## TASK DESCRIPTION
The answer must be an exact reprint of the lines from the one with "Mensual, REC. DE BASURA B: 4000 -> 12510" through the final line of the data, with no pictures included.

## RECORDS SUPPLIED
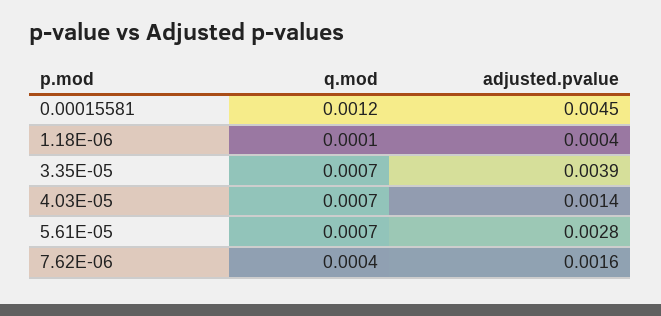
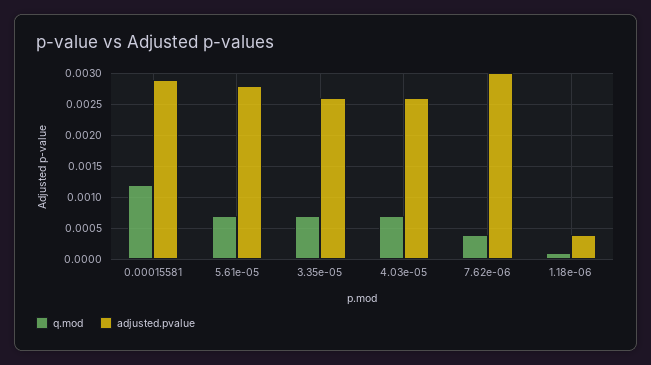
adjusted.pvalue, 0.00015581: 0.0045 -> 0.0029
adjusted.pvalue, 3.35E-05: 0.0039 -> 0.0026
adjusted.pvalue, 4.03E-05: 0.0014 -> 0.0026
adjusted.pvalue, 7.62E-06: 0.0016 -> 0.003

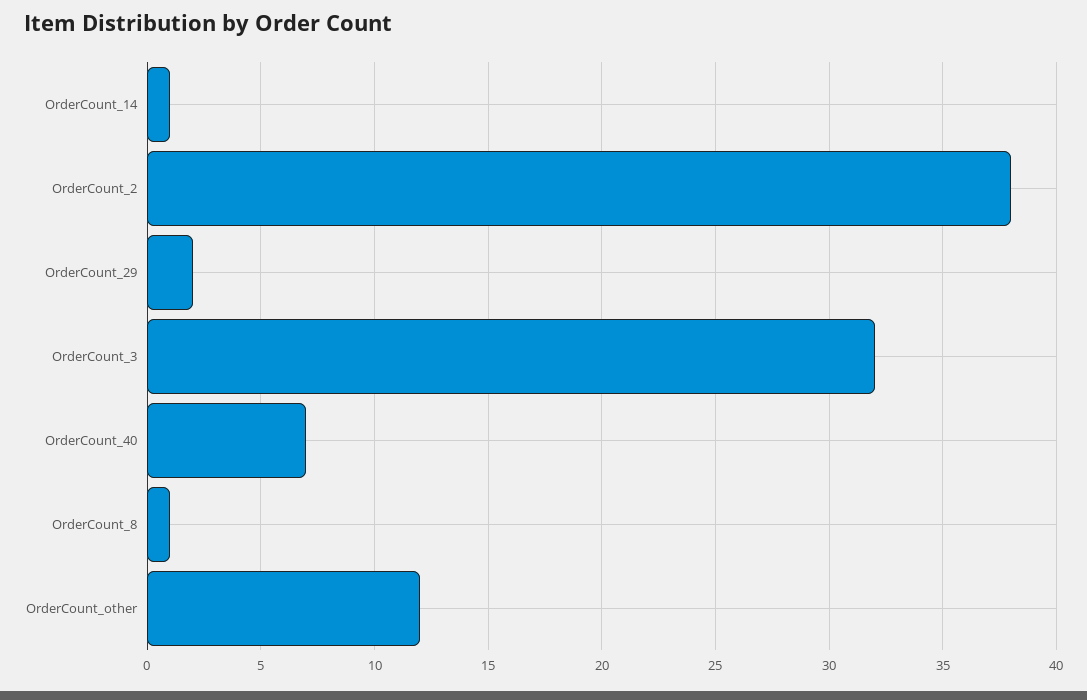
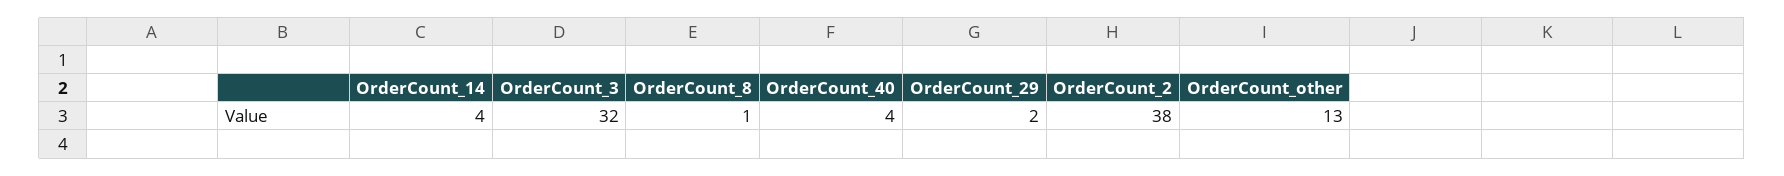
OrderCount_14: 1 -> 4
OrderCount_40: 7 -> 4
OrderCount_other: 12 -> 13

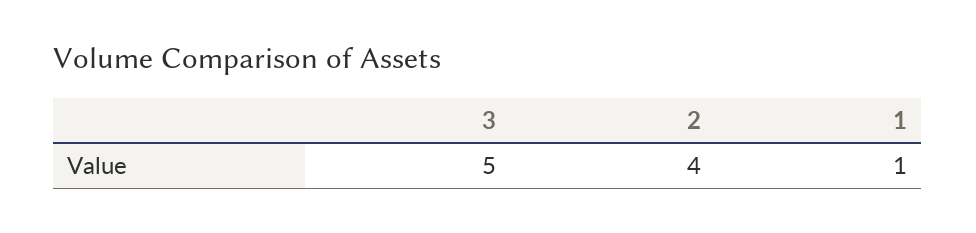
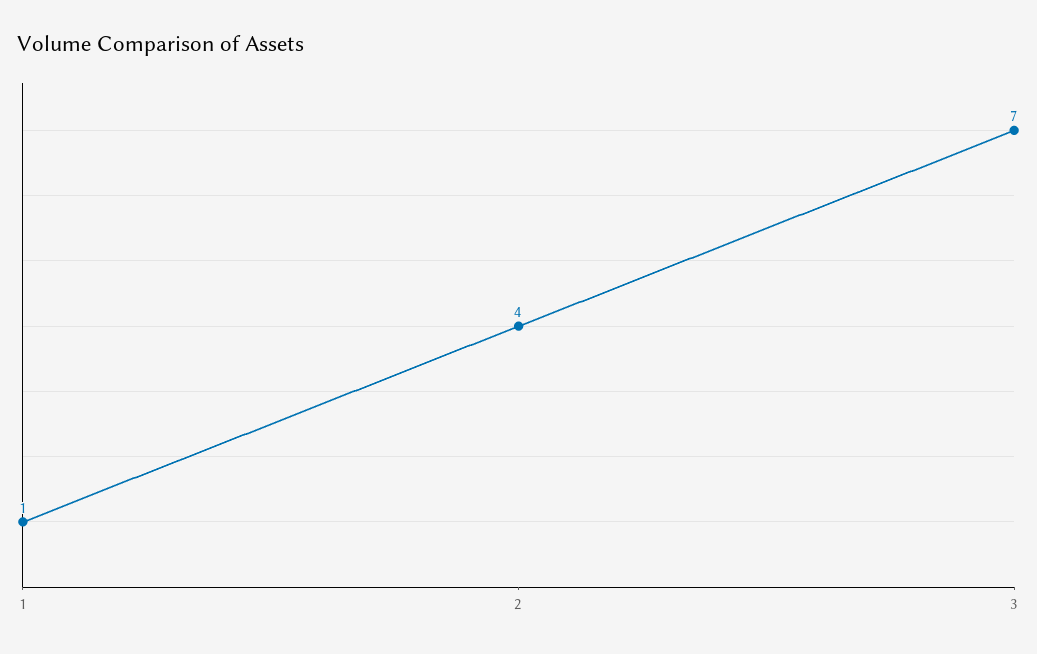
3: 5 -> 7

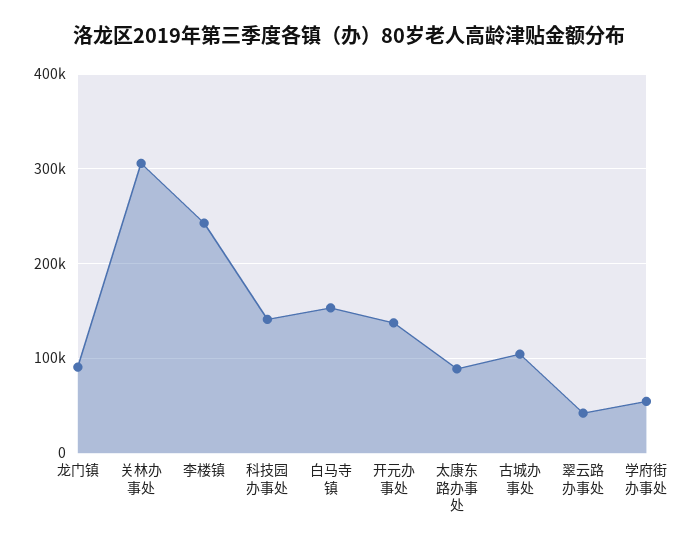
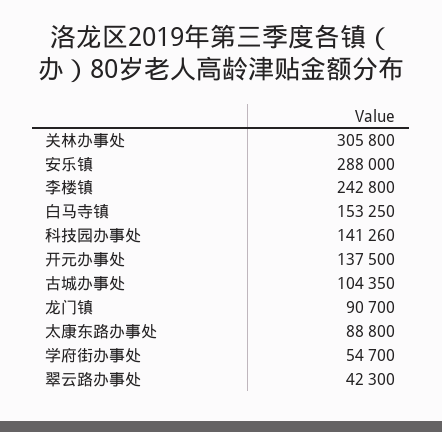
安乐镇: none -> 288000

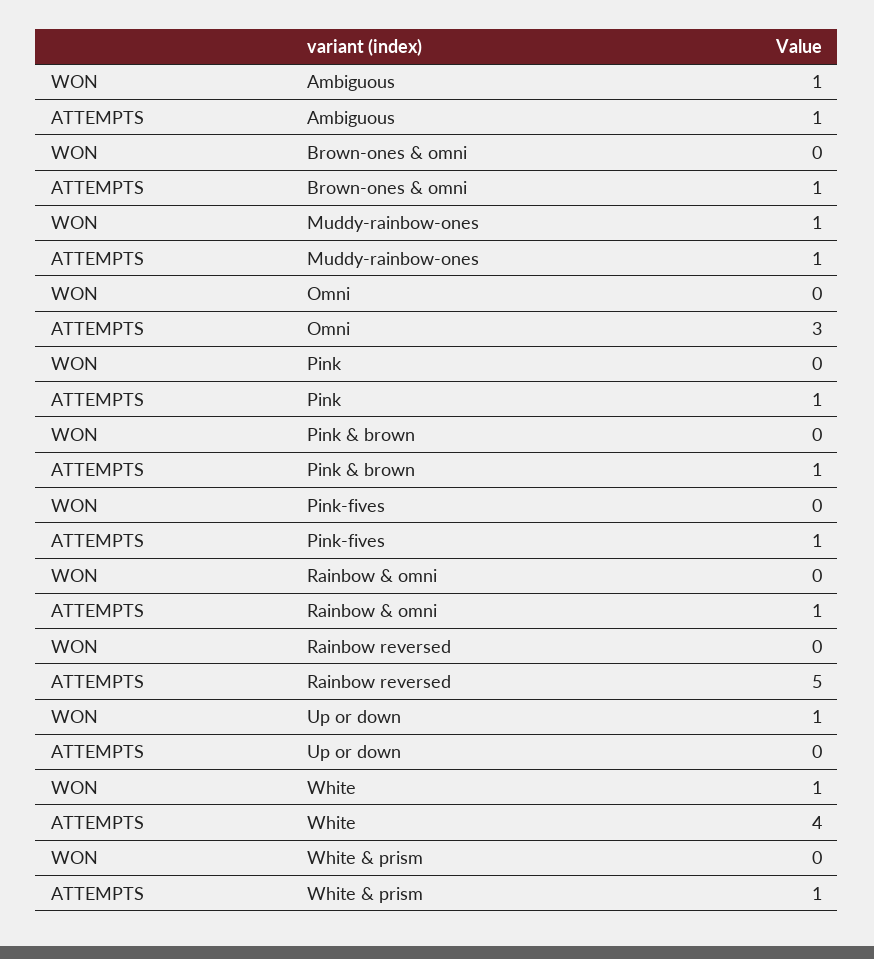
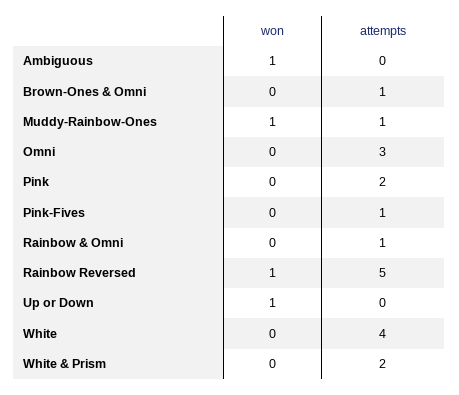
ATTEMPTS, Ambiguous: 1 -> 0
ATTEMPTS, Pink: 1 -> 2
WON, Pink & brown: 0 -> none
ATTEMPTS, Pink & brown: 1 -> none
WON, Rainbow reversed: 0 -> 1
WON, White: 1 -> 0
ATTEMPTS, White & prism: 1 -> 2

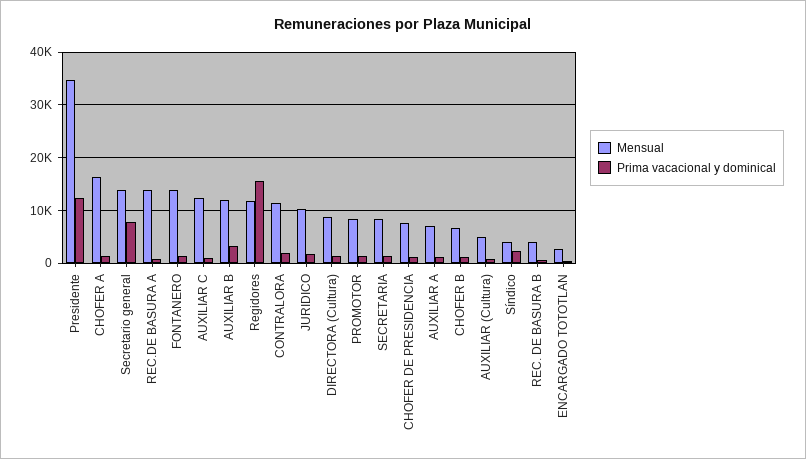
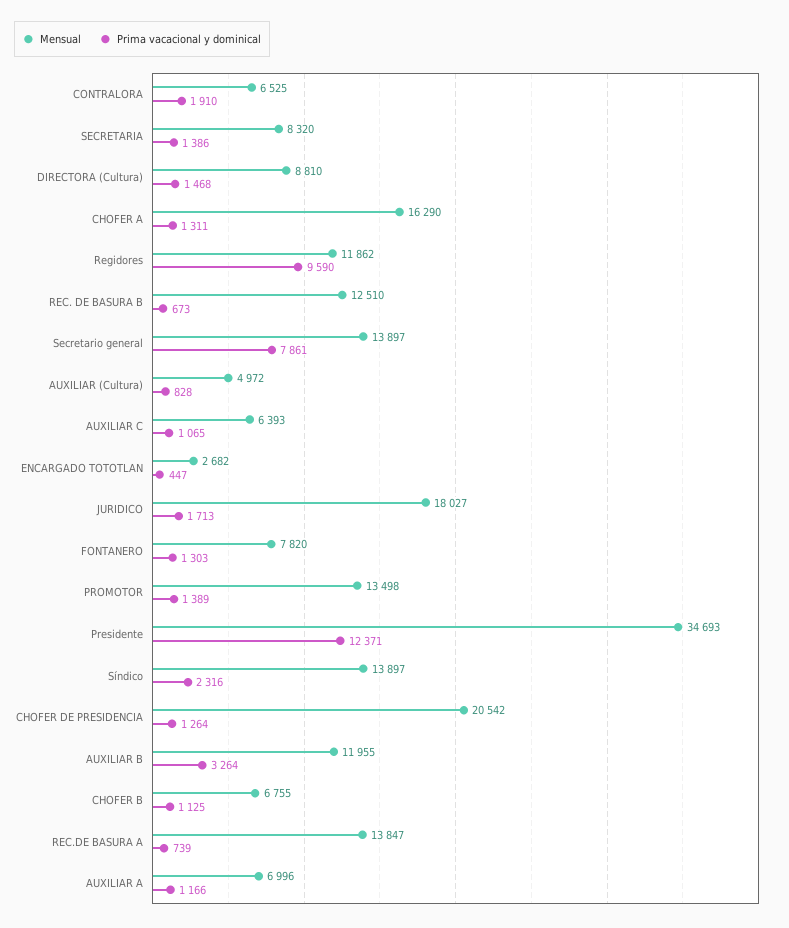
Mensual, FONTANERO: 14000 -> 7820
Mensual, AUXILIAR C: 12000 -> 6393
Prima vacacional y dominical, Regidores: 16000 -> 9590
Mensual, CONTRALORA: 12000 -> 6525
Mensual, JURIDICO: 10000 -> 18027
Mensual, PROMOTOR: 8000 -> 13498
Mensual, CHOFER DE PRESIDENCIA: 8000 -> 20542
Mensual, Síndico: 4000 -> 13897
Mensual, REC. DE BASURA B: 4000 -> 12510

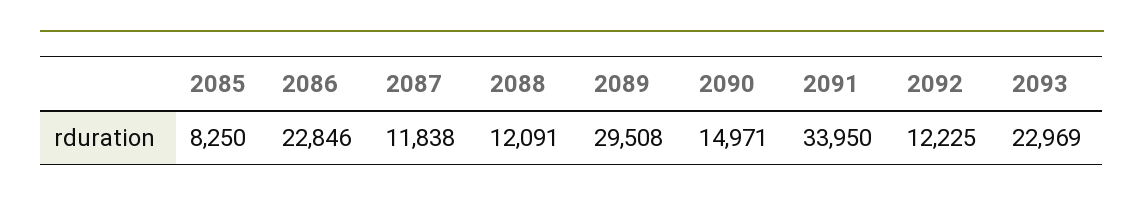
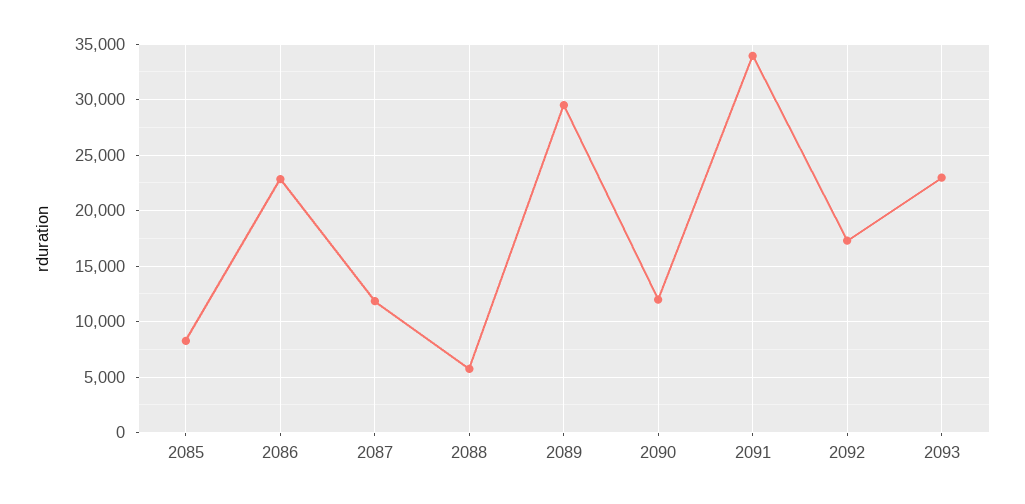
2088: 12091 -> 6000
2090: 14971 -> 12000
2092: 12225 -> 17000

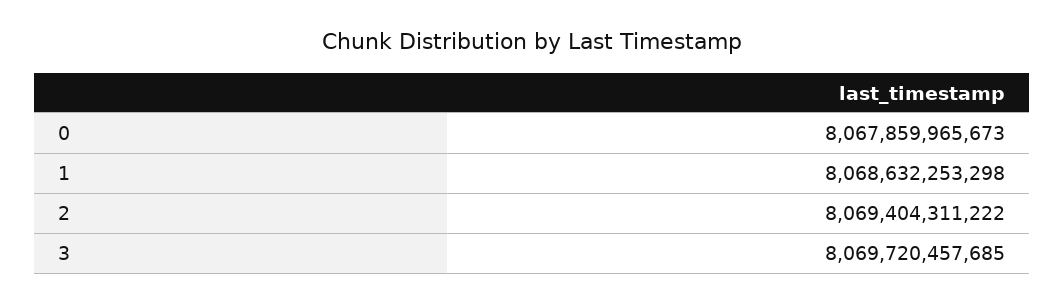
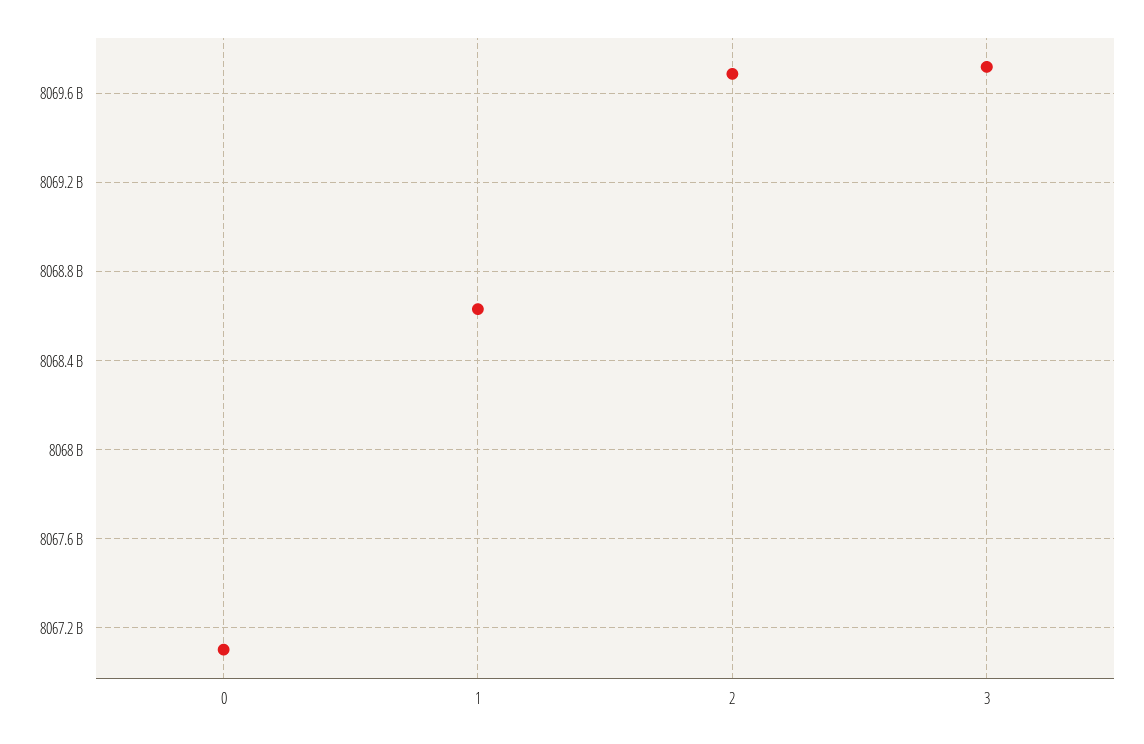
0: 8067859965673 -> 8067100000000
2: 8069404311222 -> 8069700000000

## ANSWER TO THE PROBLEM
Mensual, REC. DE BASURA B: 4000 -> 12510

2088: 12091 -> 6000
2090: 14971 -> 12000
2092: 12225 -> 17000

0: 8067859965673 -> 8067100000000
2: 8069404311222 -> 8069700000000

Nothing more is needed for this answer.